Je trouve que notre Médina a parfaitement sa place sur une liste aussi prestigieuse. Fier, j’étais un fervent supporter de ces protecteurs de notre patrimoine.
…mais…
Je n’en suis plus si sur. Je commence me dire que Bourguiba a probablement été, encore une fois, visionnaire car les cinquante années écoulées lui donnent raison.
Depuis que la Médina a été abandonnée a son sort, les Beldi l’ont déserté, les nouveaux émigrants les y ont remplacés, en général dans des Oukelas. Quand ils n’étaient pas saccagés et vendus au détail, les bâtiments tombaient en ruine faute d’entretien. La ville est devenue insalubre et mal fréquentée. L’insécurité y a augmenté. De par sa densité et sa centralité, elle a affecté le reste de la capitale, la rendant moins attractive. La citadelle qui devait être source de fierté pour les Tunisois est devenue une honte !

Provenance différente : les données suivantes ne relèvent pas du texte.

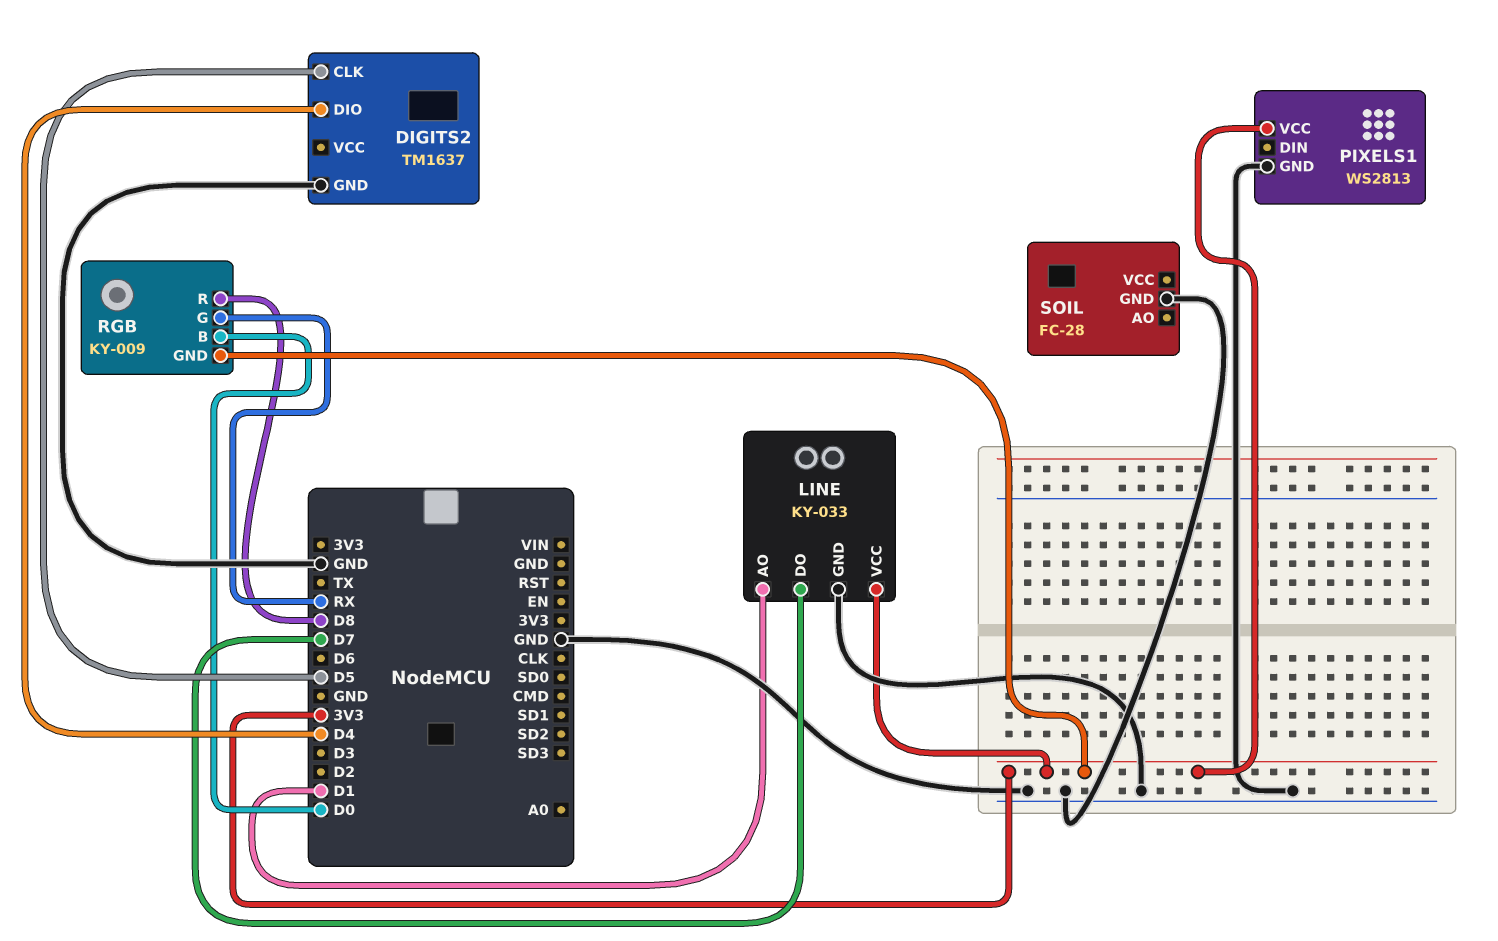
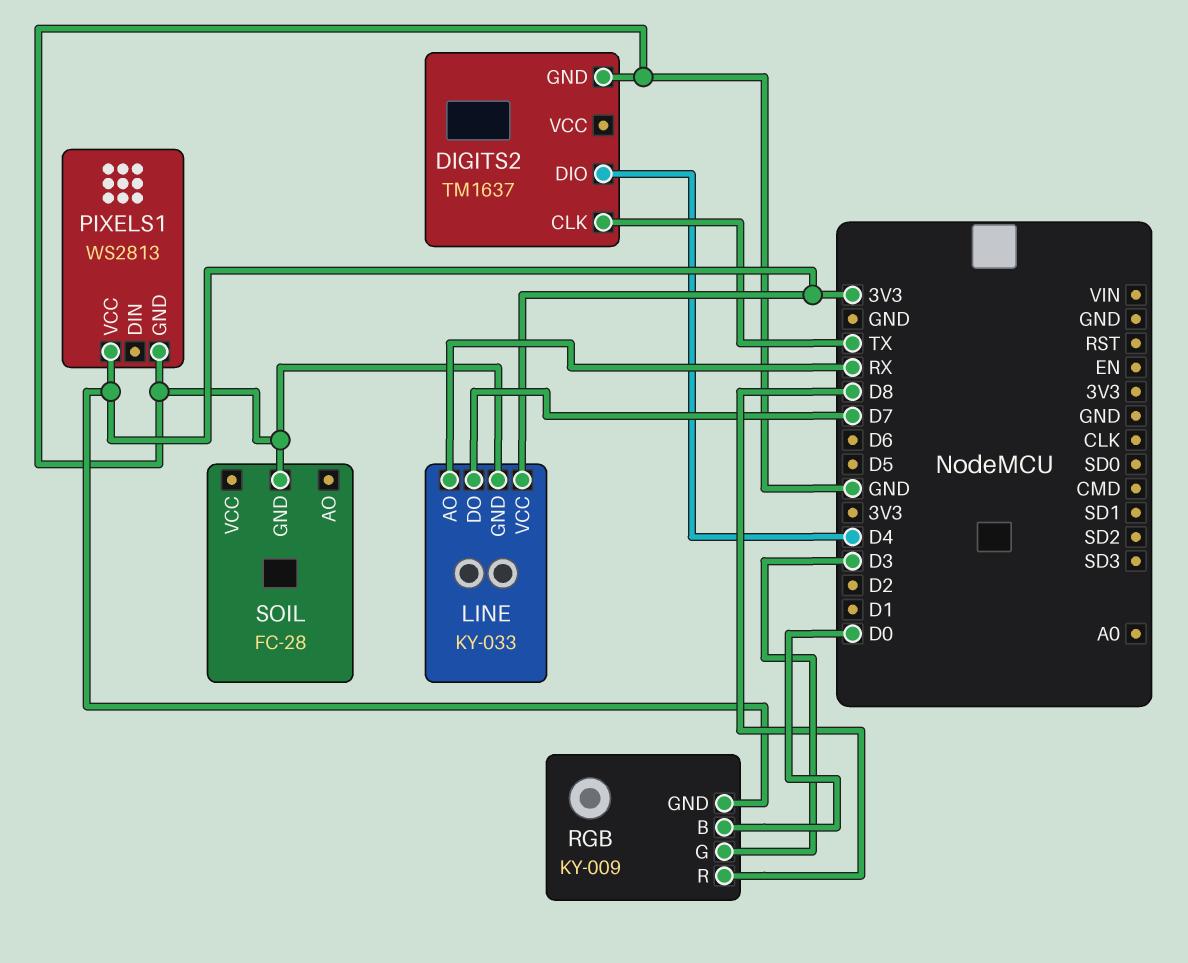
DIGITS2 pin CLK: D5 -> TX
LINE pin AO: D1 -> RX
RGB pin G: RX -> D3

Aujourd’hui, il est probablement trop tard, et malgré une certaine prise de conscience, d’autres grands projets (Pont de Rades, Lac Sud) nous font rêver et en détournent notre attention.
Sauver la Médina ne consiste pas à colleter quelques fonds pour restaurer tel ou tel bout de monument ni à ouvrir une poignée de restaurants à la Kasbah. Il s’agit plutôt d’une action radicale, qui permette de refaire vivre ce centre historique, poumon de notre ville.
Pour cela, il faut une vision et beaucoup de courage. Bourguiba les avait.